═════ Document extract
The bright promise of a new century is clouded by unprecedented threats to
the
stability of the natural world, according to a special millennial edition
of the
State of the World report, released by the Worldwatch Institute today.

"In a globally interconnected economy, rapid deforestation, falling water
tables, and accelerating climate change could undermine economies around
the
world in the decades ahead," said Lester Brown and Christopher Flavin, lead
authors of the new report.

During the past century, world population grew by more than 4 billion-three
times the number of people when the century began.  At the same time, the
use of
energy and raw materials grew more than ten times.

"These trends cannot continue for many more years," said the authors.  "As
the
21st century approaches, the big question is whether we can muster the
ingenuity
to change-and do so rapidly enough to stave off environmentally-based
economic
decline.  The one thing we can say for sure is that the 21st century will
be as
different from the 20th as that one was from the 19th."


The 20th century began with extraordinary optimism.  Major advances such as
widespread electric lighting and the emancipation of women were widely
predicted, but many other developments, such as air travel and the
birth-control
pill, were not.  The darkest developments of the 20th century, including
two
world wars and more than a billion people living in poverty, were
completely
unexpected.
══════════
═════ Record excerpts
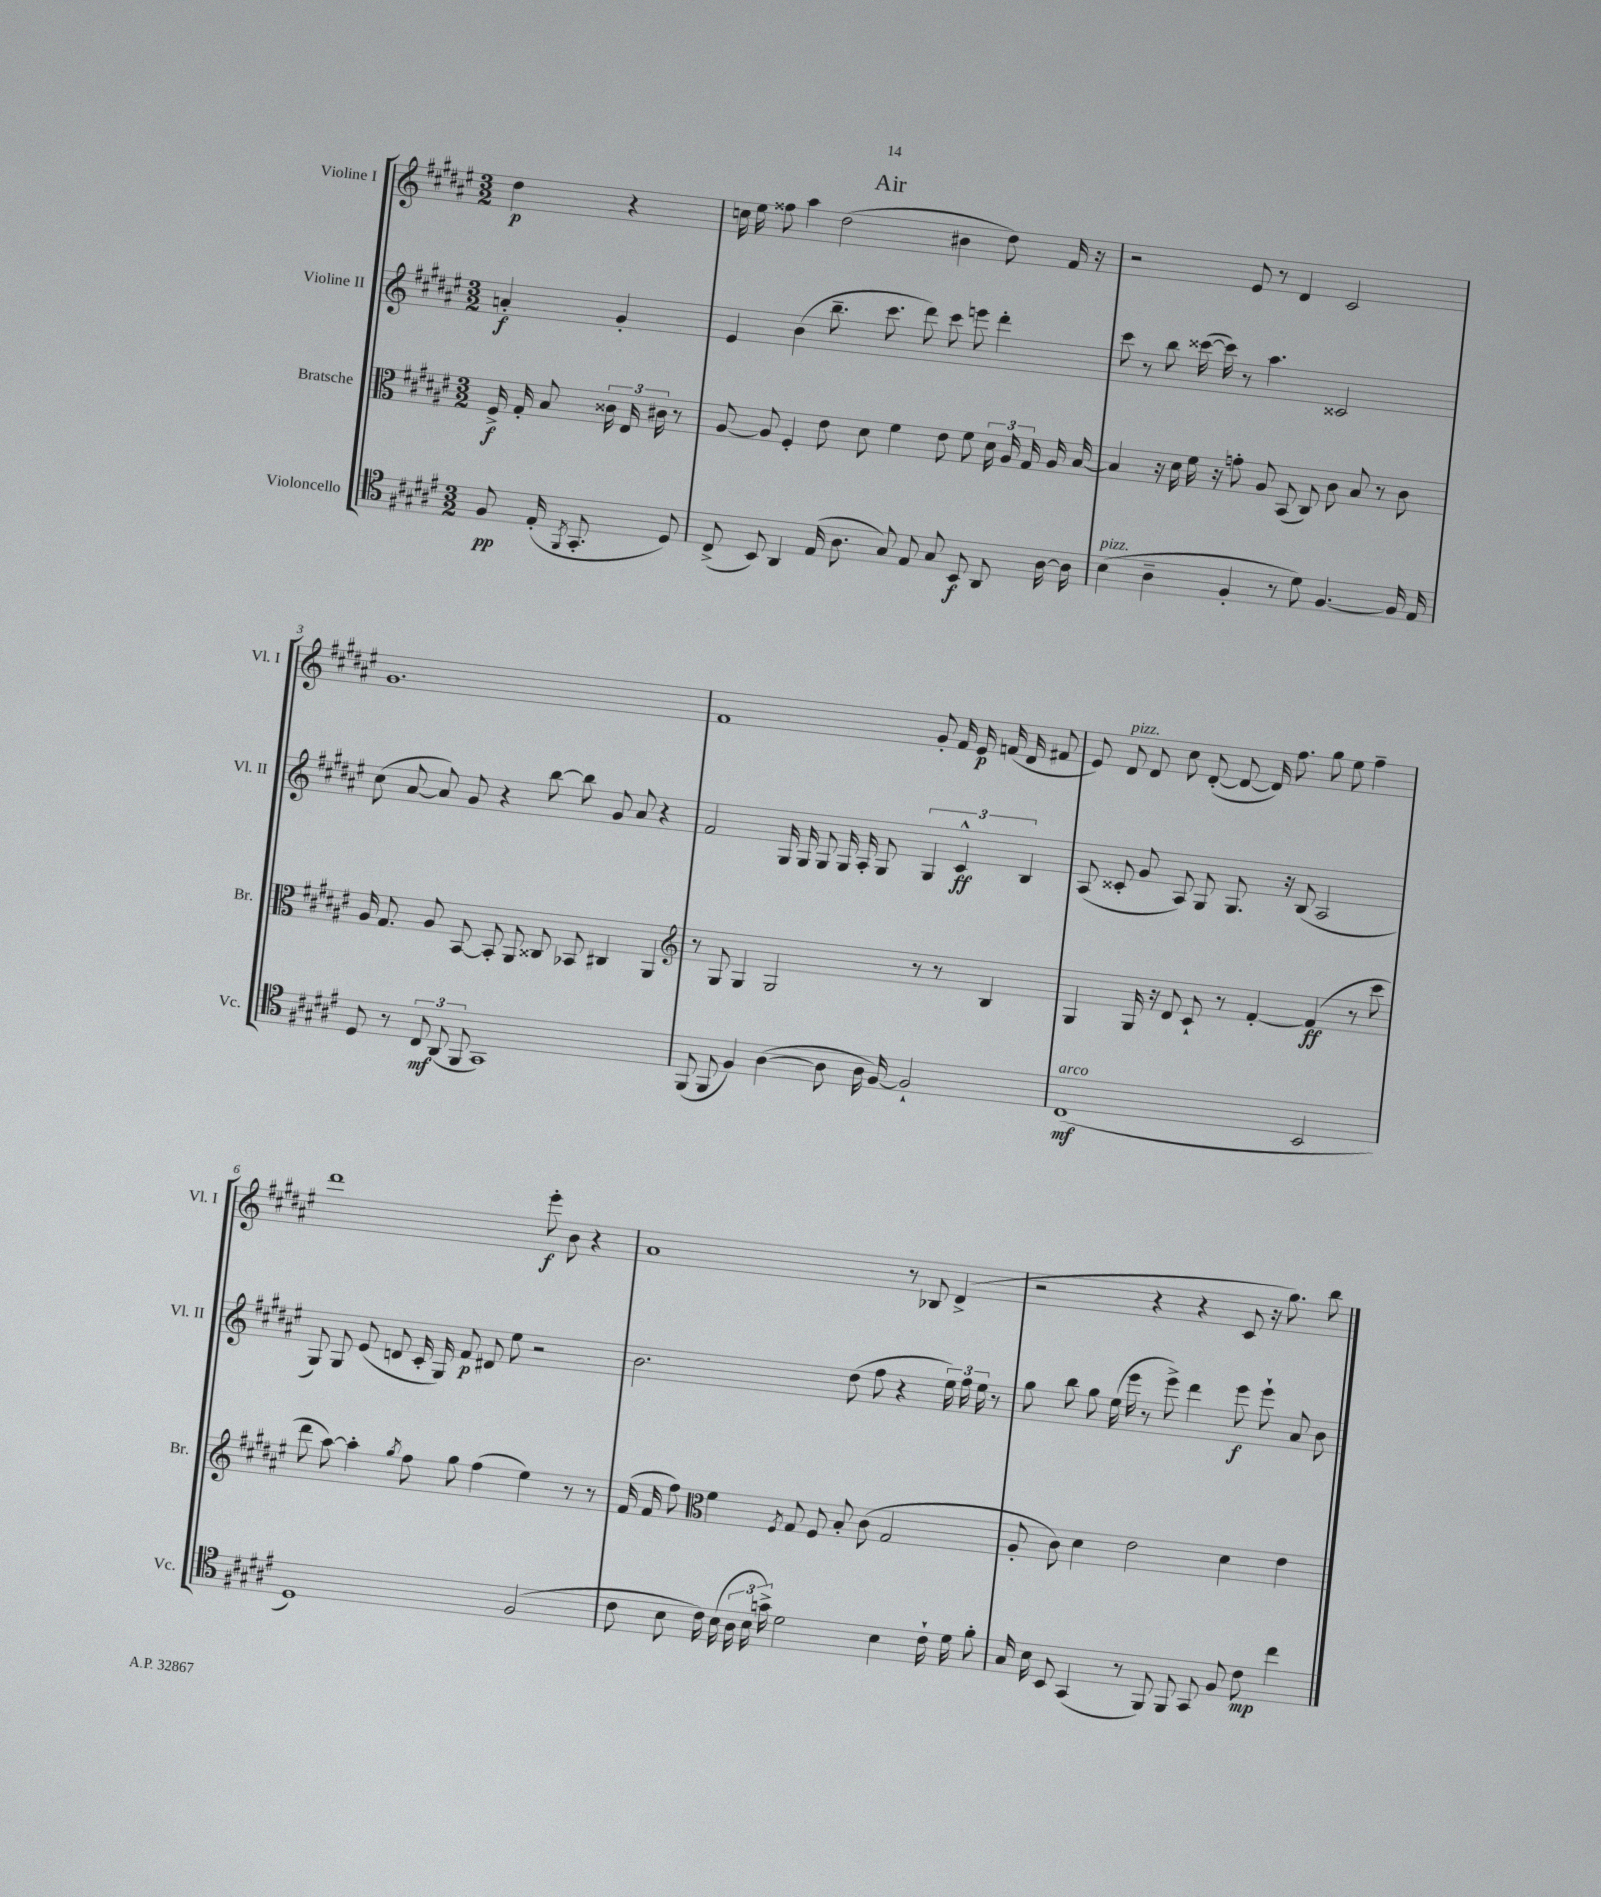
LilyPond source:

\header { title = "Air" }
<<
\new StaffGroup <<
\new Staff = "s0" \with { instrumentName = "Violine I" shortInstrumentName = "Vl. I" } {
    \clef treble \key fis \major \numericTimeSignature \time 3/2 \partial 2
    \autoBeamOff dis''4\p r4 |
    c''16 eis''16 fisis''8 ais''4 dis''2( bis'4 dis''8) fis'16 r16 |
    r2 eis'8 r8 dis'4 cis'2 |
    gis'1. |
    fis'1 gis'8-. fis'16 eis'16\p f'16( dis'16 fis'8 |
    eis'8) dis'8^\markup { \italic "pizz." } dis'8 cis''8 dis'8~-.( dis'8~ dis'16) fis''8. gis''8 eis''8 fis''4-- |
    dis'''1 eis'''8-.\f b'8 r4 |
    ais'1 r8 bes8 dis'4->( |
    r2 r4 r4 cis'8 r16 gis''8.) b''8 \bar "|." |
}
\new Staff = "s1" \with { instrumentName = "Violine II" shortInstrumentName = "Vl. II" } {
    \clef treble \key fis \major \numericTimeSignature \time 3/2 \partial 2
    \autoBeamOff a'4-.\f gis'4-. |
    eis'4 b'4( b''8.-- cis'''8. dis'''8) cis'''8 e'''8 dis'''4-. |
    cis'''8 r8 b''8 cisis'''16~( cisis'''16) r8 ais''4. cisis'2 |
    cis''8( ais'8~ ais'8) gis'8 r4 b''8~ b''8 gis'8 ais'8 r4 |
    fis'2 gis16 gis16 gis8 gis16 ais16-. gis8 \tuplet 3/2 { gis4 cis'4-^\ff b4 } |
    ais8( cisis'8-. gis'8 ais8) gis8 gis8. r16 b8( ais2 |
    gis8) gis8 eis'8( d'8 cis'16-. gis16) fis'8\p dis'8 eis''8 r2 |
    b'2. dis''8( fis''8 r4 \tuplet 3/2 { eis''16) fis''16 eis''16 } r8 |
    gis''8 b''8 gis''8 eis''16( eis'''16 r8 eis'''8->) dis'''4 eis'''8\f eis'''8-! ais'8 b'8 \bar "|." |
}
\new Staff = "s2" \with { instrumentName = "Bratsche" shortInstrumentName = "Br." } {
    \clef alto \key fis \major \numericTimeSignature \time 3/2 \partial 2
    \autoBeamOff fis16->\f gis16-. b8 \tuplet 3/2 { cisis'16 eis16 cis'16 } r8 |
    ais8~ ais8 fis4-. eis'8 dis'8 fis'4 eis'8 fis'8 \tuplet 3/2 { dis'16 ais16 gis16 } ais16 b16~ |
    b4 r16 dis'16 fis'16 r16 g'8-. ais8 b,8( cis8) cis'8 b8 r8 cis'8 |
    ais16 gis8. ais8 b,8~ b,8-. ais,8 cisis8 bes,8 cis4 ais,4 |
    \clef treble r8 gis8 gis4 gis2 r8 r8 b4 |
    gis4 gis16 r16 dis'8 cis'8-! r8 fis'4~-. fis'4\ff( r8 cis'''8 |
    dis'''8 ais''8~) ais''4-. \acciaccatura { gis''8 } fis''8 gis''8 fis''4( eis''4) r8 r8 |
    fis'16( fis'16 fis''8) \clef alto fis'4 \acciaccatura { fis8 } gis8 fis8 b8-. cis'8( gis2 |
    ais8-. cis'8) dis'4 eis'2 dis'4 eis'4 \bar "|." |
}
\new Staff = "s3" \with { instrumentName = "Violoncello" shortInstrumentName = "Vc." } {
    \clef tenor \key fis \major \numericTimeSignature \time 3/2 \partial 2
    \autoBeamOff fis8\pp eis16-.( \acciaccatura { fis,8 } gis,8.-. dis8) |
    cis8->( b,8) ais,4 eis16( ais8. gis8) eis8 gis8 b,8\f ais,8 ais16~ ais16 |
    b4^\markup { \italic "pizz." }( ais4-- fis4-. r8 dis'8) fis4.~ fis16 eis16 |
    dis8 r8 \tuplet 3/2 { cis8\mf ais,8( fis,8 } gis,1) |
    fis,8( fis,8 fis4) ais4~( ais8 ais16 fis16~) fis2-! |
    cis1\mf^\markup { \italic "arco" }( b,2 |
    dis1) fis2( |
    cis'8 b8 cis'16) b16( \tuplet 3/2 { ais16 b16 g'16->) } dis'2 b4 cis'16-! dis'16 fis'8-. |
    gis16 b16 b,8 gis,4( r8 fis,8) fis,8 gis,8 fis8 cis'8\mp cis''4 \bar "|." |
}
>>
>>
══════════
Instruction 1 => According to the State of the World excerpt, how much did the use of energy and raw materials grow during the past century?
Instruction 2 => Transcribe everything in the State of the World excerpt from "The bright promise" down to "Worldwatch Institute today.".
The listing comes from a source separate from the State of the World excerpt.

Final answer 1 => It grew more than ten times.

Final answer 2 =>
The bright promise of a new century is clouded by unprecedented threats to
the
stability of the natural world, according to a special millennial edition
of the
State of the World report, released by the Worldwatch Institute today.